Coincidentally, when I experienced my PSA recurrence of prostate cancer my rheumatologist suggested that I have an MRI to check up on the status of spinal involvement from my arthritis. After going through the usual struggles with the insurance company, I did have the MRI.
While still dealing with the emotional issues of learning about the recurrence, I received a telephone call from the rheumatologist letting me know that my spine was in excellent shape, but surprisingly I had an 18 cm tumor in my left kidney! He urged me to see my oncologist, which I did.
Dr. Petrylak (my oncologist) said that it is very unusual for prostate cancer to metastasize to the kidney, but you never really know. He referred me and I immediately saw a kidney surgeon who arranged for the surgical removal of my kidney.
The pathology lab sliced and diced the tumor looking for any signs of PSA, but they could not find any. The cells looked similar to clear cell renal cancer and since there was no evidence of PSA in the tumor, we assumed that I had primary renal (kidney) cancer. This cancer, as is my thyroid cancer, is unrelated to the prostate cancer or its recurrence!

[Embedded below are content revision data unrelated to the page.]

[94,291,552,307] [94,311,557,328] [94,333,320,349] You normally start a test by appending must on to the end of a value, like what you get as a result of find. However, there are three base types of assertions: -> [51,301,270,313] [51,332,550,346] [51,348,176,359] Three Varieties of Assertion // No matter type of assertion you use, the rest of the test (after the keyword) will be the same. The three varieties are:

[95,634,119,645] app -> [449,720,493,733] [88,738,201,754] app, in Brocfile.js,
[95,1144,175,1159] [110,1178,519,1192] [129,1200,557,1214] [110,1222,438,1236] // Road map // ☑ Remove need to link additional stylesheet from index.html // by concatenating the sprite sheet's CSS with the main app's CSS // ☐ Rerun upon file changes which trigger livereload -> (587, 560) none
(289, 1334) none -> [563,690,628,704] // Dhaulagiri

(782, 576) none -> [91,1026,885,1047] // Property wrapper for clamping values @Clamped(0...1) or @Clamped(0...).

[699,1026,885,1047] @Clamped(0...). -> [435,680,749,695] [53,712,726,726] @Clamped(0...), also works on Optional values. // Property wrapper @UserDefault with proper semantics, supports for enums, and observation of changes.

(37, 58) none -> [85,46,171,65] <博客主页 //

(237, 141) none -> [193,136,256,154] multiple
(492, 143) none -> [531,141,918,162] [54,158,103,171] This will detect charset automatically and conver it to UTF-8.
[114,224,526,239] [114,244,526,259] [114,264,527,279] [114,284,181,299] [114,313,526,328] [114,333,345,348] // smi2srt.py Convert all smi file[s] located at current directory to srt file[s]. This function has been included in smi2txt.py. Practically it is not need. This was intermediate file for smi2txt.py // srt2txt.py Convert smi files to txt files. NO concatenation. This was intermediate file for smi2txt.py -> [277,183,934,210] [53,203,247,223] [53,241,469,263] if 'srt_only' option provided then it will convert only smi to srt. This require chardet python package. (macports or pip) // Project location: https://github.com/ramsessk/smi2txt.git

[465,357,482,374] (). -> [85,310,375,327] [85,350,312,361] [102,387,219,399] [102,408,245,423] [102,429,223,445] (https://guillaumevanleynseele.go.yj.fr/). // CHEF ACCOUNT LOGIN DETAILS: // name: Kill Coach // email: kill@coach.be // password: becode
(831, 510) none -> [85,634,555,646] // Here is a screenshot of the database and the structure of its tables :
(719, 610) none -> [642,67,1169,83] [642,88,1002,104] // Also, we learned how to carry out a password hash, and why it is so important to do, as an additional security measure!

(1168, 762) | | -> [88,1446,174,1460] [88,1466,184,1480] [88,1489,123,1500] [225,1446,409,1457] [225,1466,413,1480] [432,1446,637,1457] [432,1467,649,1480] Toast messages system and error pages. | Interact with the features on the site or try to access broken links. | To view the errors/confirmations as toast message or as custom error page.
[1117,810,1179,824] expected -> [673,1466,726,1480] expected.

In my Malecare, weekly support group there was a new member in attendance one Wednesday. He too had a prostate cancer recurrence a few years ago, but it had been controlled by radiation to the pelvic region. He too now presented with a tumor of an unknown origin located outside of, but next to his kidney. The various oncologists he saw could not determine the nature or origin of his tumor. He did start hormone therapy (ADT) which did shrink the tumor, so the presumption of his doctors is that this tumor; although in a very unusual location for prostate cancer is probably a prostate cancer metastasis.
Treatment decisions and other cancer management issues should be clearer, however, historically we have not had the tools to differentiate and describe certain tumors. The traditional tools used to identify uncertain tumors include imaging studies such as CT scans and MRIs, but they are not effective. This situation may now be changing.
The FDA recently approved the Pathwork Tissue of Origin Test for Hard to Identify Tumors. This test analyzes a tumor’s gene expression pattern to help a pathologist identify a tumor. The Tissue of Origin Test matches the genetic fingerprint of the questionable tumor against 15 common, prostate cancer included, cancers. The test uses a microarray to measure the expression patterns of more than 1,500 different genes to identify the tumor. The test has proven to have a success rate of 94%.
It is estimated that up to 200,000 cancer survivors annually develop tumors that are of an uncertain nature and so their treatment options are not clear. Knowing the origin of a tumor; is it a new cancer or a metastasis will help to insure that proper treatment protocols are used. Without this type of test, the treatments are at best educated guesses.
Download the Pathwork Tissue of Origin Test information sheet.
Joel T Nowak MA, MSW
This is a very interesting story. I would have thought there already was a test in use that could identify the “genetic fingerprints” of a tumor.
I’m sure you’re aware that there can be a number of reasons for additional tumors to show up (before and) after a PC diagnosis. First, some people are genetically predisposed to cancer, and they may develop multiple cancers (according to recent NYT article). Then there are PC survivors like my husb who’ve had radiation, which brings with it the risk of secondary cancers.
I’m glad to hear you have Dr. Petrylak as your onc. I met him only briefly at a consult but was very impressed.